<<<<
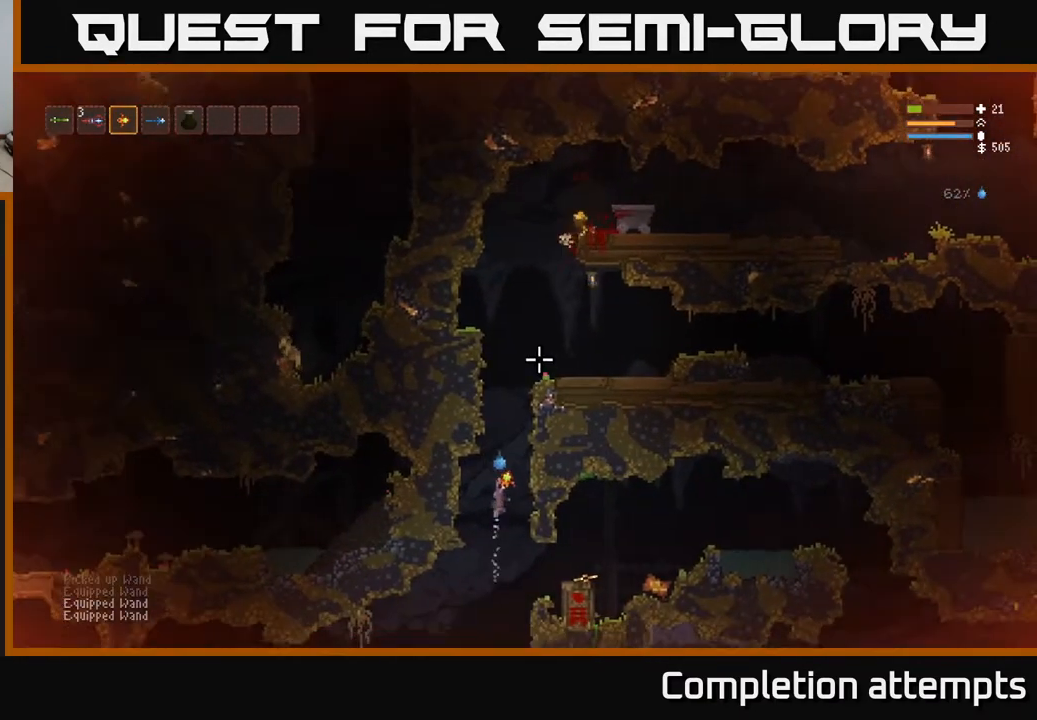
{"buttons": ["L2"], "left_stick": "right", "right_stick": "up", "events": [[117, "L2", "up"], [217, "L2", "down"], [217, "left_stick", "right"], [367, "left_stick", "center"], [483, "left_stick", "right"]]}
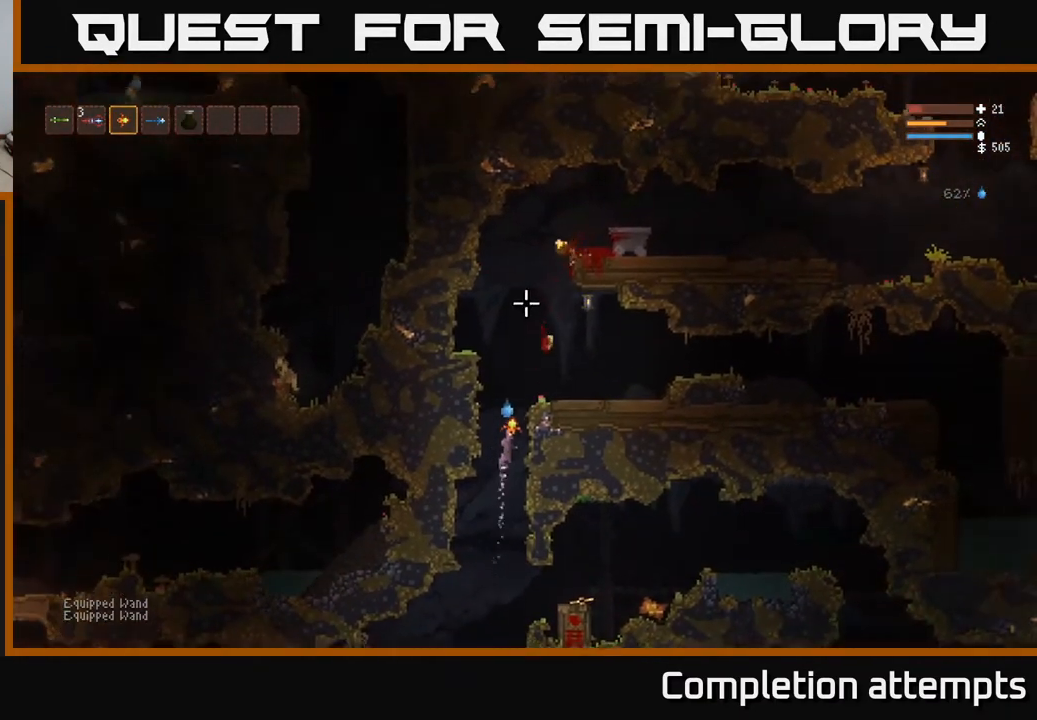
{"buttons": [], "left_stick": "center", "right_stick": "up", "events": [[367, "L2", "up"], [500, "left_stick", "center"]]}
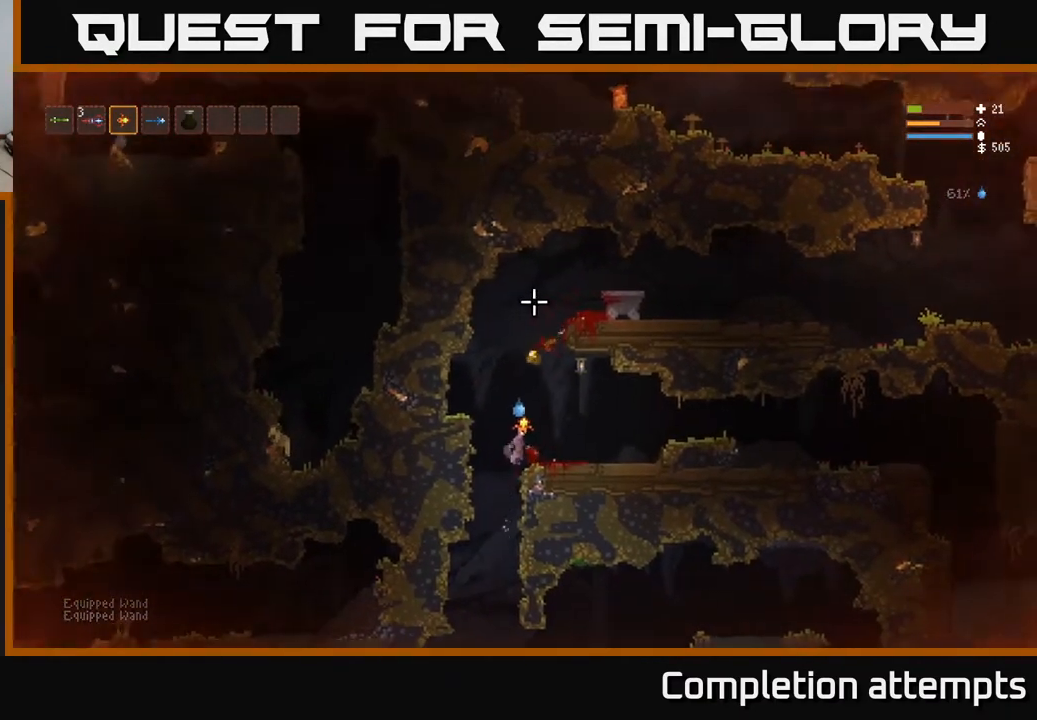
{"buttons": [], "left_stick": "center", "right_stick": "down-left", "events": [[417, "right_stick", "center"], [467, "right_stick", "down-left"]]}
>>>>
** Exercise aim **
Every line of the data above should be quoted exactly. Omit the pictures.

** Answer to this task **
{"buttons": ["L2"], "left_stick": "right", "right_stick": "up", "events": [[117, "L2", "up"], [217, "L2", "down"], [217, "left_stick", "right"], [367, "left_stick", "center"], [483, "left_stick", "right"]]}
{"buttons": [], "left_stick": "center", "right_stick": "up", "events": [[367, "L2", "up"], [500, "left_stick", "center"]]}
{"buttons": [], "left_stick": "center", "right_stick": "down-left", "events": [[417, "right_stick", "center"], [467, "right_stick", "down-left"]]}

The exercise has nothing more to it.